Here's just a small example of my social media disillusionment. A while back I wrote about the joy of having a short personal Twitter conversation with one of my favorite authors, Lawrence Block. I've followed him for some time now. His politics are different than mine but he wasn't obnoxious about it so no big deal. Until today.

Rush Limbaugh died. He was another case of somebody I listened to a lot in my 20s but that gradually reduced as his shtick wore thin and I also recognized he was just plain wrong on some of the facts he talked about. To the point where I haven't listened to him but for bits and pieces the last 15 years. 

So, Block retweeted a news story on Limbaugh's death with the comment "Good."

Really? A guy I respect and admired said that. I unfollowed him. I just don't need that kind of stuff.

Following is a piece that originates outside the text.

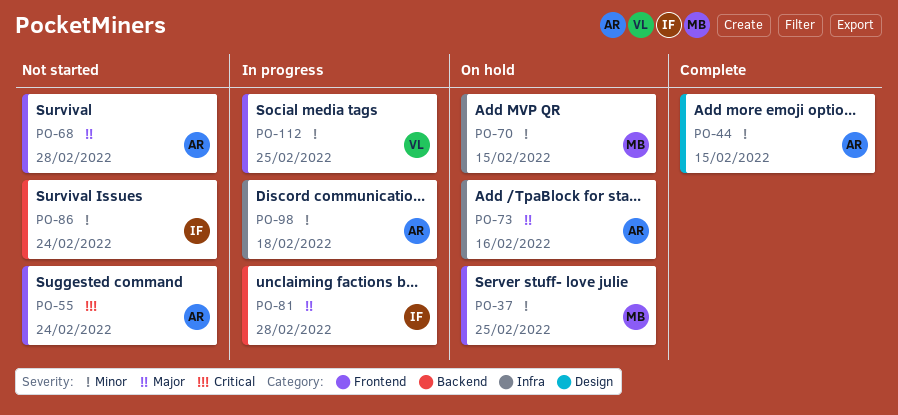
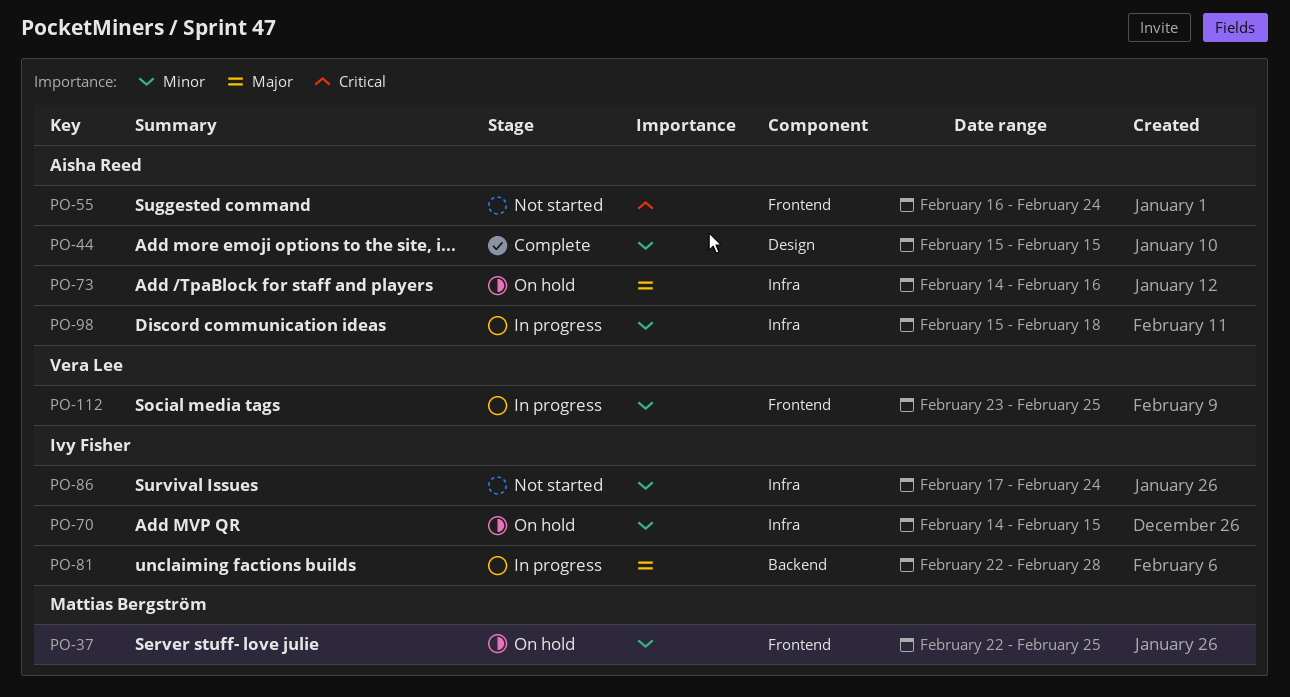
PO-68: present -> none
PO-70, owner: Mattias Bergström -> Ivy Fisher
PO-86, label: Backend -> Infra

There are a lot of people I don't like who have died and I never felt good about it, with maybe the exception of Osama Bin Laden. Even when Jeffrey Epstein died, I didn't shed any tears, but was mostly mad that he took the easy way out. I wasn't glad he died. And certainly wouldn't take to social media to celebrate someone's death.

Maybe my disillusionment isn't so much with social media as it is with people in general. They've lost their manners, which is considered old-fashioned I guess. We've gotten to the point where profanity is a litmus test for manhood. "Locker room talk" is in vogue now. Keyboard warriors attacking people are supposedly tough. Just wait until that carries over into their daily life, which has begun, and a punch in the nose will cure them of that. But even those days are mostly gone as they're more likely to get shot instead.

It's a downhill slide we're on and I don't know how it'll stop. For me, it starts by lessening my social media use lest I get sucked down with it. I've vowed to myself not to let that happen. Maybe we can start a movement.

Hey, I know! Let's start a Facebook group and discuss it!

Or not.

Wednesday, February 17, 2021

Some whining

 I try not to whine. In fact, the most whining I do is about other people who whine. I try to be a stoic full-blooded Norwegian. A Viking! But ...

Have you ever had a root canal?

Uff da. Cracked my back molar last Monday eating a piece of steak, where I think I cut just a tiny bit of bone off and caught it just right while chewing. Went to dentist on Tuesday who looked at the x-ray and said "oh shoot." He referred me to an endodontist on Thursday for the root canal. Back to the dentist yesterday for a temporary crown. Will go back in two weeks for the permanent. Every day in between has had me whining. 

I assuage myself by saying Ragnar never had a root canal.

Not sure what is worse: back pain or tooth pain? With a sore back, you might not be able to sit or walk comfortably but you can still eat. With a sore mouth, you can't eat comfortably but you can walk.

My dentist, who used to coach my son's Teener baseball team, is a good guy. I like my dentist, but don't like going to him. At the appointment, before he stuck his fists in my mouth, he said to me: "I almost called you the other day. Do you know the worst part about dentistry?"

I said: "Hygeniests?" Because she was standing behind me.

He belly-laughed and she said: "I'm not a hygienist!" Guess she's a dental technician.

Short story shorter, he answered his own question: "Insurance companies."

Anyway, I trudge on with a sore jaw and gums from being stretched beyond normalcy and injections. Hopefully there's a light at the end of the tunnel now and I can get back to whining about this weather and cars that don't start and my mailbox getting run over by dumb drivers.